Signatures of natural selection across TAS2R38 both as a unit and within structural and functional subregions point to a complex history of selective pressures in primates. Across TAS2R38, rates of non-synonymous substitution were high, but still suppressed relative to neutral expectations, indicating that purifying selection has been a pervasive force in the evolution of TAS2R38 in primates. This suggests that the integrity of the gene has been largely maintained throughout the course of primate evolution. The responsiveness of human TAS2R38 to compounds synthesized by the plant family Brassicaceae, which is highly diverse (>3,700 species) and has a worldwide distribution, suggests that selective constraints may have been exerted specifically by exposure to these plants. However, elevated non-synonymous rates in gene subregions responsible for ligand interactions indicates that substantial functional diversity is present. The presence of greatly elevated rates in EL2 in particular, which has been implicated as a direct participant in ligand recognition, suggests that the range of compounds to which TAS2R38 is responsive has shifted over time (Palczewski et al. 2000; Vaidehi et al. 2002).

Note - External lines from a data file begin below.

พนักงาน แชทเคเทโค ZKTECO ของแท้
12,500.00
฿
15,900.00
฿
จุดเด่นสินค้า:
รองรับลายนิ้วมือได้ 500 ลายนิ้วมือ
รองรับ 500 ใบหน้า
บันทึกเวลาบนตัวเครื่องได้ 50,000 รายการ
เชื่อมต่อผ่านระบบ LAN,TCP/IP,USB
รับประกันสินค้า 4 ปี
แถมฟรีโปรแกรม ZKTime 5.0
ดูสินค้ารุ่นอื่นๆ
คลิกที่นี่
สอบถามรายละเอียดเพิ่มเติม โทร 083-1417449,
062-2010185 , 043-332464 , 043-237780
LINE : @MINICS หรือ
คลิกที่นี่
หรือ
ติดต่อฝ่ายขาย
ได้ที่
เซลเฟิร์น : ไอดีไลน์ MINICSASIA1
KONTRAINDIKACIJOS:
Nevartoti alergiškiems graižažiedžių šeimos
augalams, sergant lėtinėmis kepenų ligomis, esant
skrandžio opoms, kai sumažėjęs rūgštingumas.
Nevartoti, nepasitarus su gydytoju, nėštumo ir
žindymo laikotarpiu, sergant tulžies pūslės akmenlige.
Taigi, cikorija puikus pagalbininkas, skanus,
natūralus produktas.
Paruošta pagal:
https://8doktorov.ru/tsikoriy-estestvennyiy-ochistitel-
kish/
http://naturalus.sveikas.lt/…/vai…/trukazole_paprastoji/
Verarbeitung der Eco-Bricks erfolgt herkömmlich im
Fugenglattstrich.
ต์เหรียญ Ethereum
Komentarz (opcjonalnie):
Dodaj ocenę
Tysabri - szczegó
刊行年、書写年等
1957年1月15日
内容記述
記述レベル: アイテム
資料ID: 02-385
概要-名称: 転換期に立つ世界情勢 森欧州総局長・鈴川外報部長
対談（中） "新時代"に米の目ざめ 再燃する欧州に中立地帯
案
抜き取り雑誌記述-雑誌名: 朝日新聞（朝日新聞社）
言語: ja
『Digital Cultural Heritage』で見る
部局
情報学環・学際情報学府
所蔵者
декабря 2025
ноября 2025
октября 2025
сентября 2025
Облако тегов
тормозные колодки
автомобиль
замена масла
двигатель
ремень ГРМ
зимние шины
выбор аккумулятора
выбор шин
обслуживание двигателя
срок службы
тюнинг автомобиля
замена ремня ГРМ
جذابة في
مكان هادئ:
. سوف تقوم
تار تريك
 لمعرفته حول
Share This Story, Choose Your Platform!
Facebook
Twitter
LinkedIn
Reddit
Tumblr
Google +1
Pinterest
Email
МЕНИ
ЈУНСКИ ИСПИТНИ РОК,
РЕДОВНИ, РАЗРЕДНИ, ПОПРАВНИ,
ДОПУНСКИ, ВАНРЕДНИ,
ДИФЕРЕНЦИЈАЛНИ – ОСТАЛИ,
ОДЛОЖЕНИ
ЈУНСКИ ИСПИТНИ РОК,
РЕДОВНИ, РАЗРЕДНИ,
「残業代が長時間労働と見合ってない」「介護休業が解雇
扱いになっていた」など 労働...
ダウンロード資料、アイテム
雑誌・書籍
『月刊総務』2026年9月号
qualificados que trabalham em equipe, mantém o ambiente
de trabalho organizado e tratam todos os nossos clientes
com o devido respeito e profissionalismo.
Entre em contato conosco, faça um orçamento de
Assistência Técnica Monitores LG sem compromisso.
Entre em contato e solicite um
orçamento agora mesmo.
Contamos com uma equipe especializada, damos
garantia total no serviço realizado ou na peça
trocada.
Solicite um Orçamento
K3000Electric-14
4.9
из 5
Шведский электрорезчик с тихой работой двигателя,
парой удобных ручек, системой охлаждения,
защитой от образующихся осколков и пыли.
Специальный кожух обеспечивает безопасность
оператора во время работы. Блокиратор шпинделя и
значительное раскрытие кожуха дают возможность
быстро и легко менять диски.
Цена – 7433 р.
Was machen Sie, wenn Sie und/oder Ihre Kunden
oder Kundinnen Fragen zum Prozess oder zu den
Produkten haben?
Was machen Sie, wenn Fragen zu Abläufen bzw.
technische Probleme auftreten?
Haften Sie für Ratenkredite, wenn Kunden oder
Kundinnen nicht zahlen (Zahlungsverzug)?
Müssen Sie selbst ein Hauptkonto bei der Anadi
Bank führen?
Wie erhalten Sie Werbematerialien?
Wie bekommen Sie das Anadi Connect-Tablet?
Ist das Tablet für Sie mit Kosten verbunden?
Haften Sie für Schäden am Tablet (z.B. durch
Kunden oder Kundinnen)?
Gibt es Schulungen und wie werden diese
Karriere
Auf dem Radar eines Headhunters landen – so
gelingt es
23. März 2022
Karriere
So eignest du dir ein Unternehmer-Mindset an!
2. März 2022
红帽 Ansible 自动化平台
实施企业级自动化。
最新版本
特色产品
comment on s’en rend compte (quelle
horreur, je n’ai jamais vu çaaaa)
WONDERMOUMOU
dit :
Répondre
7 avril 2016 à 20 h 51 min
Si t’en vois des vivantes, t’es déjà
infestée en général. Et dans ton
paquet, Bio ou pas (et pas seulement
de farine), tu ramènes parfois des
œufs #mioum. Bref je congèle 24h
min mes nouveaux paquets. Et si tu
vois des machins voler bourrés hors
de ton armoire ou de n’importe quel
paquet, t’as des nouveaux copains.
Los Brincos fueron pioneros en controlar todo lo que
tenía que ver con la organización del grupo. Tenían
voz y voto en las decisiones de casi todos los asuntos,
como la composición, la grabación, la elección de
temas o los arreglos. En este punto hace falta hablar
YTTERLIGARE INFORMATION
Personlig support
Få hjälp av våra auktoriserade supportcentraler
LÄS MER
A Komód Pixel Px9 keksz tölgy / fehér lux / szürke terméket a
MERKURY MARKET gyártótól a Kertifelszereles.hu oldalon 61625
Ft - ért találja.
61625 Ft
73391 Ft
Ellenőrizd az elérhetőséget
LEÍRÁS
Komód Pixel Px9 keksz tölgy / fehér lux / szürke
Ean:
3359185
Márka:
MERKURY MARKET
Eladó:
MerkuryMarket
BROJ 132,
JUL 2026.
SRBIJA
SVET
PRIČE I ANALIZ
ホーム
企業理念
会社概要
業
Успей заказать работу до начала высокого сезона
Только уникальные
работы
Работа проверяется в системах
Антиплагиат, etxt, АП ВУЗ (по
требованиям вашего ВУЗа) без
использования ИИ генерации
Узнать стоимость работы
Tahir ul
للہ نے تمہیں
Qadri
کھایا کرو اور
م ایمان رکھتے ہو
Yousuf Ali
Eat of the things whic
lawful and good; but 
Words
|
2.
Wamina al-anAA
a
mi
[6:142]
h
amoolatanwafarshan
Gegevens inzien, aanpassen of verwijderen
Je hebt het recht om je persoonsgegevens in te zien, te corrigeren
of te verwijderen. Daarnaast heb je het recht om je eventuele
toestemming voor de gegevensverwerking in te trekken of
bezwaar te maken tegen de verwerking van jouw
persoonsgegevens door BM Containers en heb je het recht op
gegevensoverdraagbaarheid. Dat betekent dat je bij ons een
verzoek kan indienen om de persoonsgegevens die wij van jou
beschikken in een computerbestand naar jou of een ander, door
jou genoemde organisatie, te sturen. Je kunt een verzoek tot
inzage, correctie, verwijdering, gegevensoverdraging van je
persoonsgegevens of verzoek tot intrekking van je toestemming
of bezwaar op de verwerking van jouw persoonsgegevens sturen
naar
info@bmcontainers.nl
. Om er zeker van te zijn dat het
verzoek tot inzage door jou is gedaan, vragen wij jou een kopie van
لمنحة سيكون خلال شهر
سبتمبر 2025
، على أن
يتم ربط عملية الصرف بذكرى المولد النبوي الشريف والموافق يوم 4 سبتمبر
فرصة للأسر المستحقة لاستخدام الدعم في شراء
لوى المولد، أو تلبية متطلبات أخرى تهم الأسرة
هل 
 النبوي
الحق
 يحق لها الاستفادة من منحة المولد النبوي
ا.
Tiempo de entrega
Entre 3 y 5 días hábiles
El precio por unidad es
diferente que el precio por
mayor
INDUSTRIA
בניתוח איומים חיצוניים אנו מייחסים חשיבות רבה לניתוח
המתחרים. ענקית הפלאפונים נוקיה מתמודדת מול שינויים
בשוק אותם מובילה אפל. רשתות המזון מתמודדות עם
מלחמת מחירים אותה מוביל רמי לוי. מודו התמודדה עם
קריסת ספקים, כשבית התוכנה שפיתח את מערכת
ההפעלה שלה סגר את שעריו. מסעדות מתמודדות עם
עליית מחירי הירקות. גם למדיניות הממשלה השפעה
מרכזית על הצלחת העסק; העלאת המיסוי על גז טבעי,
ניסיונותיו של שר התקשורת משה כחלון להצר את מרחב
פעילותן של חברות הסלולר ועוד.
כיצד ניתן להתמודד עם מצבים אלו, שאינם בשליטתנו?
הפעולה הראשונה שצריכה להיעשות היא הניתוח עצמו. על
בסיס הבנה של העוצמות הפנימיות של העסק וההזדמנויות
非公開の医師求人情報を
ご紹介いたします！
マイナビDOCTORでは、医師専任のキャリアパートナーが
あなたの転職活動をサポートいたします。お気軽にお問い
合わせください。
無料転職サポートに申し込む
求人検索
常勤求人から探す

Patterns of variation in our sample raise numerous questions about selective trends in the TAS2R family as a whole. A notable pattern in our data was that substitution rates in regions encoding ELs, TMs, and ILs in primate TAS2R38 (ω = 1.16, 0.55, and 0.51) were similar to rates estimated in cross-gene comparisons of human TAS2R loci (ω = 1.06, 0.46, and 0.51) (Shi et al. 2003). This suggests that patterns of divergence in TAS2R38 are typical of TAS2Rs as a family. However, it does not imply that selective pressures are identical among loci. Within humans, different TAS2Rs respond to different compound repertoires; thus, variation in selective pressure is likely. For instance, it could be that selective pressures on TAS2Rs targeted at toxins present in the diet of primates’ ancestors, but not primates themselves, are relaxed. Dissecting these patterns by examining and comparing multiple loci will shed light on the evolutionary challenges of bitter taste perception on both an organismal and a molecular level.